Data records
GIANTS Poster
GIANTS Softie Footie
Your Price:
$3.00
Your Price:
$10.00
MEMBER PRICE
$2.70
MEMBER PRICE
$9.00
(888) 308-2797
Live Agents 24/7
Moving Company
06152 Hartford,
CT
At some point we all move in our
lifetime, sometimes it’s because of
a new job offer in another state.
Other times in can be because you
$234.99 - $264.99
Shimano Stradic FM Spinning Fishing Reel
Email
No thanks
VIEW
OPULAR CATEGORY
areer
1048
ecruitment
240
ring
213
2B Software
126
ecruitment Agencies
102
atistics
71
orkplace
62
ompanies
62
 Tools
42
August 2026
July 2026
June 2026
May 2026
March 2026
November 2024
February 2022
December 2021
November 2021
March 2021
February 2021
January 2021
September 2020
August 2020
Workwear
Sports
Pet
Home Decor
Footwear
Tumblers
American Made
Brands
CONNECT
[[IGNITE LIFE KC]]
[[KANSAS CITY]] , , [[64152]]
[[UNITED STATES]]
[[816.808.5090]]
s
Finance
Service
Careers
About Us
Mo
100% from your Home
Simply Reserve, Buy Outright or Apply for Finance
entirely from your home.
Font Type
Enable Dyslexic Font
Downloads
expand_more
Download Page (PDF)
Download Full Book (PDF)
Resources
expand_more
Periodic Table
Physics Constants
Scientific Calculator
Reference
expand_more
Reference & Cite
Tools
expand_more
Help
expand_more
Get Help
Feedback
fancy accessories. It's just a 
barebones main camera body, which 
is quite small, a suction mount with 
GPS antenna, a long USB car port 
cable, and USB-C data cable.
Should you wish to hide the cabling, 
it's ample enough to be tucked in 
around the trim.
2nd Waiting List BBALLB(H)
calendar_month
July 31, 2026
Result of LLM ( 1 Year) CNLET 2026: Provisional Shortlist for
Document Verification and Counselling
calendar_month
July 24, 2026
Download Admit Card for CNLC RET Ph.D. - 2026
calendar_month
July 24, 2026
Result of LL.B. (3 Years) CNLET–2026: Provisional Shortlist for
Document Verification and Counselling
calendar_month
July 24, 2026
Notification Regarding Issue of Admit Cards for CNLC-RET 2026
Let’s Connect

» **Task prompt**: Print out every record, character for character.

» **Answer space**:
GIANTS Poster
GIANTS Softie Footie
Your Price:
$3.00
Your Price:
$10.00
MEMBER PRICE
$2.70
MEMBER PRICE
$9.00
(888) 308-2797
Live Agents 24/7
Moving Company
06152 Hartford,
CT
At some point we all move in our
lifetime, sometimes it’s because of
a new job offer in another state.
Other times in can be because you
$234.99 - $264.99
Shimano Stradic FM Spinning Fishing Reel
Email
No thanks
VIEW
OPULAR CATEGORY
areer
1048
ecruitment
240
ring
213
2B Software
126
ecruitment Agencies
102
atistics
71
orkplace
62
ompanies
62
 Tools
42
August 2026
July 2026
June 2026
May 2026
March 2026
November 2024
February 2022
December 2021
November 2021
March 2021
February 2021
January 2021
September 2020
August 2020
Workwear
Sports
Pet
Home Decor
Footwear
Tumblers
American Made
Brands
CONNECT
[[IGNITE LIFE KC]]
[[KANSAS CITY]] , , [[64152]]
[[UNITED STATES]]
[[816.808.5090]]
s
Finance
Service
Careers
About Us
Mo
100% from your Home
Simply Reserve, Buy Outright or Apply for Finance
entirely from your home.
Font Type
Enable Dyslexic Font
Downloads
expand_more
Download Page (PDF)
Download Full Book (PDF)
Resources
expand_more
Periodic Table
Physics Constants
Scientific Calculator
Reference
expand_more
Reference & Cite
Tools
expand_more
Help
expand_more
Get Help
Feedback
fancy accessories. It's just a 
barebones main camera body, which 
is quite small, a suction mount with 
GPS antenna, a long USB car port 
cable, and USB-C data cable.
Should you wish to hide the cabling, 
it's ample enough to be tucked in 
around the trim.
2nd Waiting List BBALLB(H)
calendar_month
July 31, 2026
Result of LLM ( 1 Year) CNLET 2026: Provisional Shortlist for
Document Verification and Counselling
calendar_month
July 24, 2026
Download Admit Card for CNLC RET Ph.D. - 2026
calendar_month
July 24, 2026
Result of LL.B. (3 Years) CNLET–2026: Provisional Shortlist for
Document Verification and Counselling
calendar_month
July 24, 2026
Notification Regarding Issue of Admit Cards for CNLC-RET 2026
Let’s Connect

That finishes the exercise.